Iran leader derides possible UN nuclear sanctions as 'illegal'

[JURIST] Iranian President Mahmoud Ahmadinejad [BBC profile; JURIST news archive] on Saturday strongly criticized new attempts to impose UN sanctions on his country's nuclear program. Ahmadinejad was in Uganda meeting with President Yoweri Museveni when he made the comments. The Iranian leader said that actions being taken by the United States and its allies in the UN Security Council [official website] are illegal and that his country will not accept any pressure. He also said [AP report] that any evidence submitted by the United States and Britain for new UN sanctions amounted to "lies" similar to the claims made over nuclear weapons in Iraq which served as an impetus to the 2003 war. The UN Security Council has resumed [Telegraph report] meetings over a fourth round of sanctions against Iran, but the United States has indicated [Reuters report] it will impose unilateral sanctions if UN sanctions are not finalized by May.

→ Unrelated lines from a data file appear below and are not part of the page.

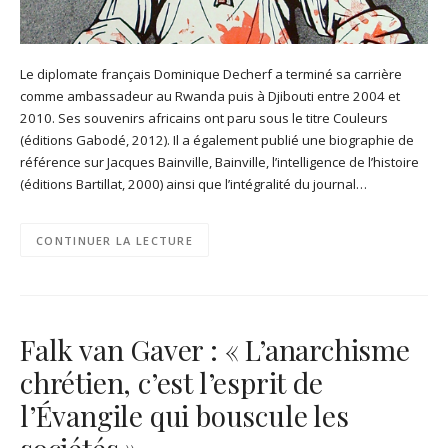
Le diplomate français Dominique Decherf a terminé sa carrière
comme ambassadeur au Rwanda puis à Djibouti entre 2004 et
2010. Ses souvenirs africains ont paru sous le titre Couleurs
(éditions Gabodé, 2012). Il a également publié une biographie de
référence sur Jacques Bainville, Bainville, l’intelligence de l’histoire
(éditions Bartillat, 2000) ainsi que l’intégralité du journal…
CONTINUER LA LECTURE
Falk van Gaver : « L’anarchisme
chrétien, c’est l’esprit de
l’Évangile qui bouscule les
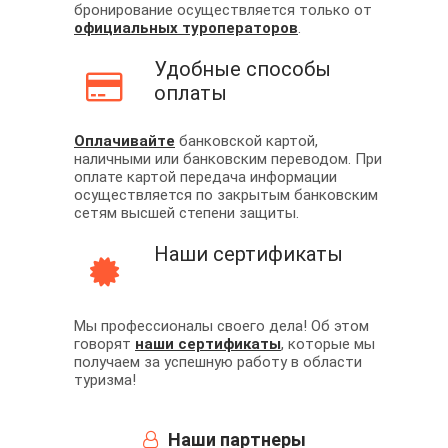
бронирование осуществляется только от
официальных туроператоров
.
Удобные способы
оплаты
Оплачивайте
банковской картой,
наличными или банковским переводом. При
оплате картой передача информации
осуществляется по закрытым банковским
сетям высшей степени защиты.
Наши сертификаты
Мы профессионалы своего дела! Об этом
говорят
наши сертификаты
, которые мы
получаем за успешную работу в области
туризма!
Наши партнеры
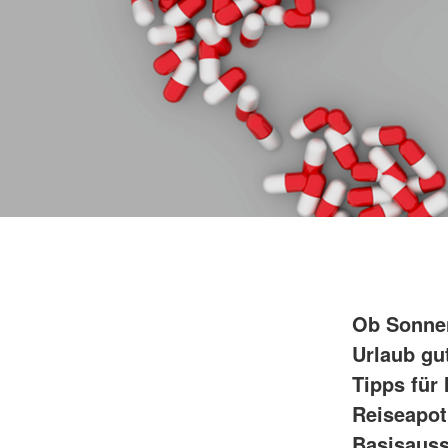
Ob Sonnen
Urlaub gut
Tipps für
Reiseapot
Basisauss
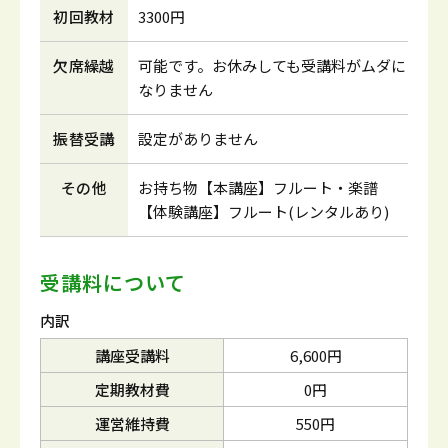
初回教材
3300円
欠席繰越
可能です。お休みしても受講料がムダに
なりません
振替受講
設定がありません
その他
お持ち物【本講座】フルート・楽譜
【体験講座】フルート(レンタルあり)
受講料について
内訳
講座受講料
6,600円
定期教材費
0円
運営維持費
550円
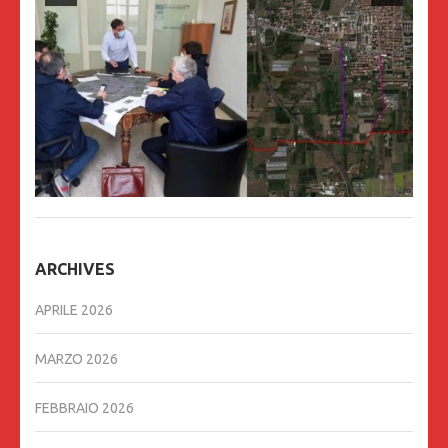
ARCHIVES
APRILE 2026
MARZO 2026
FEBBRAIO 2026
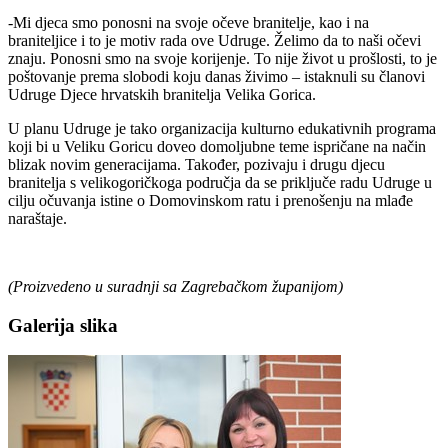
-Mi djeca smo ponosni na svoje očeve branitelje, kao i na
braniteljice i to je motiv rada ove Udruge. Želimo da to naši očevi
znaju. Ponosni smo na svoje korijenje. To nije život u prošlosti, to je
poštovanje prema slobodi koju danas živimo – istaknuli su članovi
Udruge Djece hrvatskih branitelja Velika Gorica.
U planu Udruge je tako organizacija kulturno edukativnih programa
koji bi u Veliku Goricu doveo domoljubne teme ispričane na način
blizak novim generacijama. Također, pozivaju i drugu djecu
branitelja s velikogoričkoga područja da se priključe radu Udruge u
cilju očuvanja istine o Domovinskom ratu i prenošenju na mlađe
naraštaje.
(Proizvedeno u suradnji sa Zagrebačkom županijom)
Galerija slika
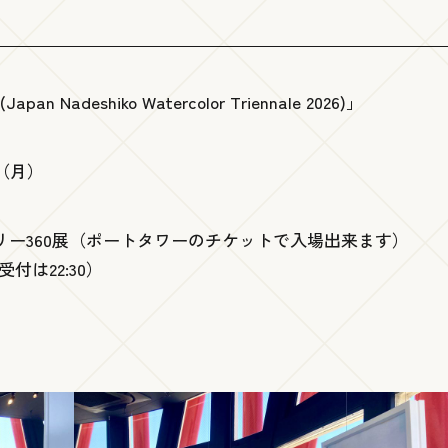
adeshiko Watercolor Triennale 2026)」
日（月）
ラリー360展（ポートタワーのチケットで入場出来ます）
付は22:30）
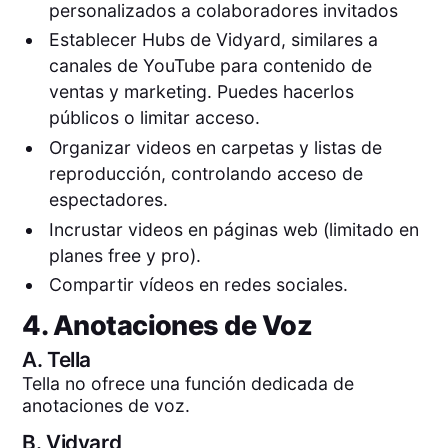
personalizados a colaboradores invitados
Establecer Hubs de Vidyard, similares a
canales de YouTube para contenido de
ventas y marketing. Puedes hacerlos
públicos o limitar acceso.
Organizar videos en carpetas y listas de
reproducción, controlando acceso de
espectadores.
Incrustar videos en páginas web (limitado en
planes free y pro).
Compartir vídeos en redes sociales.
4. Anotaciones de Voz
A.
Tella
Tella no ofrece una función dedicada de
anotaciones de voz.
B.
Vidyard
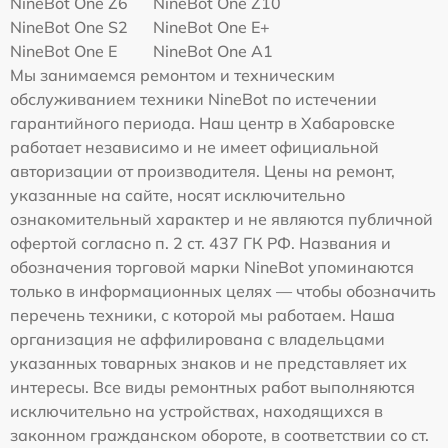
NineBot One Z6
NineBot One Z10
NineBot One S2
NineBot One E+
NineBot One E
NineBot One A1
Мы занимаемся ремонтом и техническим
обслуживанием техники NineBot по истечении
гарантийного периода. Наш центр в Хабаровске
работает независимо и не имеет официальной
авторизации от производителя. Цены на ремонт,
указанные на сайте, носят исключительно
ознакомительный характер и не являются публичной
офертой согласно п. 2 ст. 437 ГК РФ. Названия и
обозначения торговой марки NineBot упоминаются
только в информационных целях — чтобы обозначить
перечень техники, с которой мы работаем. Наша
организация не аффилирована с владельцами
указанных товарных знаков и не представляет их
интересы. Все виды ремонтных работ выполняются
исключительно на устройствах, находящихся в
законном гражданском обороте, в соответствии со ст.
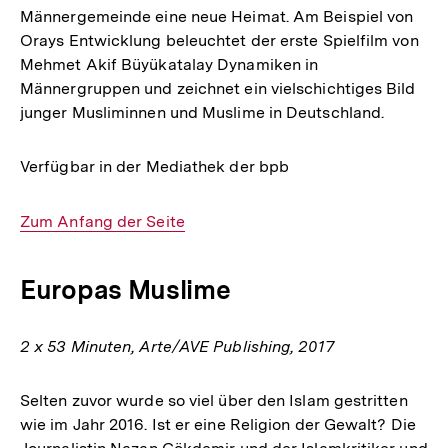
Männergemeinde eine neue Heimat. Am Beispiel von
Orays Entwicklung beleuchtet der erste Spielfilm von
Mehmet Akif Büyükatalay Dynamiken in
Männergruppen und zeichnet ein vielschichtiges Bild
junger Musliminnen und Muslime in Deutschland.
Verfügbar in der Mediathek der bpb
Interner
Zum Anfang der Seite
Link:
Europas Muslime
2 x 53 Minuten, Arte/AVE Publishing, 2017
Selten zuvor wurde so viel über den Islam gestritten
wie im Jahr 2016. Ist er eine Religion der Gewalt? Die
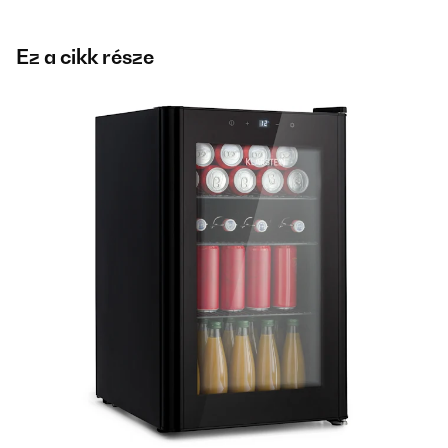
Ez a cikk része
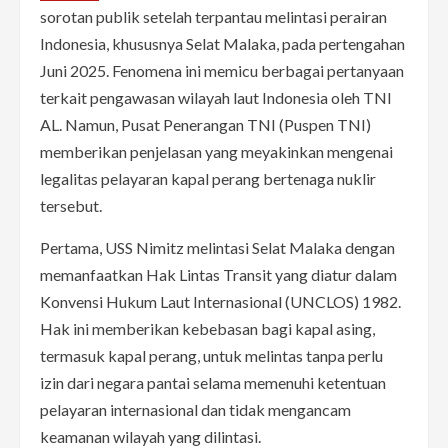
sorotan publik setelah terpantau melintasi perairan
Indonesia, khususnya Selat Malaka, pada pertengahan
Juni 2025. Fenomena ini memicu berbagai pertanyaan
terkait pengawasan wilayah laut Indonesia oleh TNI
AL. Namun, Pusat Penerangan TNI (Puspen TNI)
memberikan penjelasan yang meyakinkan mengenai
legalitas pelayaran kapal perang bertenaga nuklir
tersebut.
Pertama, USS Nimitz melintasi Selat Malaka dengan
memanfaatkan Hak Lintas Transit yang diatur dalam
Konvensi Hukum Laut Internasional (UNCLOS) 1982.
Hak ini memberikan kebebasan bagi kapal asing,
termasuk kapal perang, untuk melintas tanpa perlu
izin dari negara pantai selama memenuhi ketentuan
pelayaran internasional dan tidak mengancam
keamanan wilayah yang dilintasi.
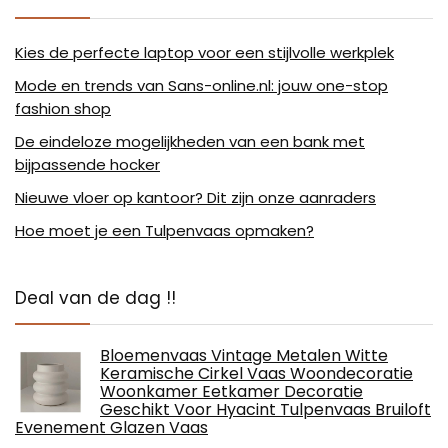
Kies de perfecte laptop voor een stijlvolle werkplek
Mode en trends van Sans-online.nl: jouw one-stop
fashion shop
De eindeloze mogelijkheden van een bank met
bijpassende hocker
Nieuwe vloer op kantoor? Dit zijn onze aanraders
Hoe moet je een Tulpenvaas opmaken?
Deal van de dag !!
Bloemenvaas Vintage Metalen Witte
Keramische Cirkel Vaas Woondecoratie
Woonkamer Eetkamer Decoratie
Geschikt Voor Hyacint Tulpenvaas Bruiloft
Evenement Glazen Vaas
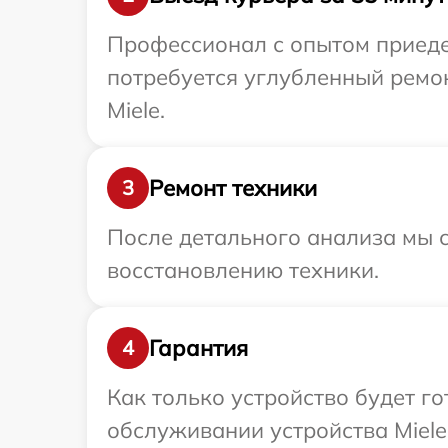
Профессионал с опытом приедет
потребуется углубленный ремо
Miele.
Ремонт техники
3
После детального анализа мы с
восстановлению техники.
Гарантия
4
Как только устройство будет г
обслуживании устройства Miele 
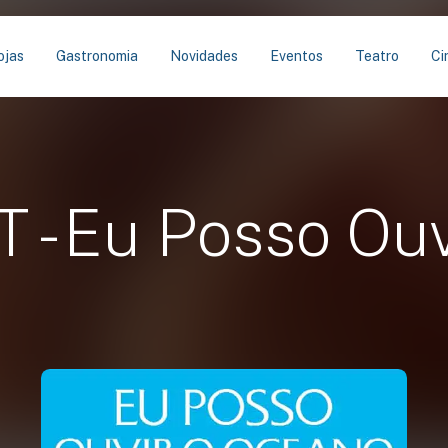
ojas
Gastronomia
Novidades
Eventos
Teatro
Ci
 - Eu Posso Ou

In September, Ahmadinejad denied [JURIST report] that Iran had broken nuclear development regulations in respect to a newly-disclosed nuclear facility. The statement followed a press conference [WP report] where US, British, French, and German leaders gathered for the G-20 summit said in a joint statement [press release] that Iran had violated the terms of agreements with the International Atomic Energy Agency (IAEA)[official website] by failing to disclose in a timely manner the existence of a nuclear facility. Under the terms [IAEA board report, PDF] of a 2003 protocol [text, PDF] to Iran's original IAEA Safeguards Agreement [text, PDF], Iran was obligated to disclose the existence of the plant prior to construction. In December 2006 the UN Security Council imposed sanctions [JURIST report] on Iran for continuing to enrich uranium and broadened them [JURIST report] three months later. The UN had previously ordered Iran to stop expanding [JURIST report] its nuclear program by August 31, 2006. Iran has said it will completely withdraw [JURIST report] from the IAEA if its "nuclear rights" are taken away.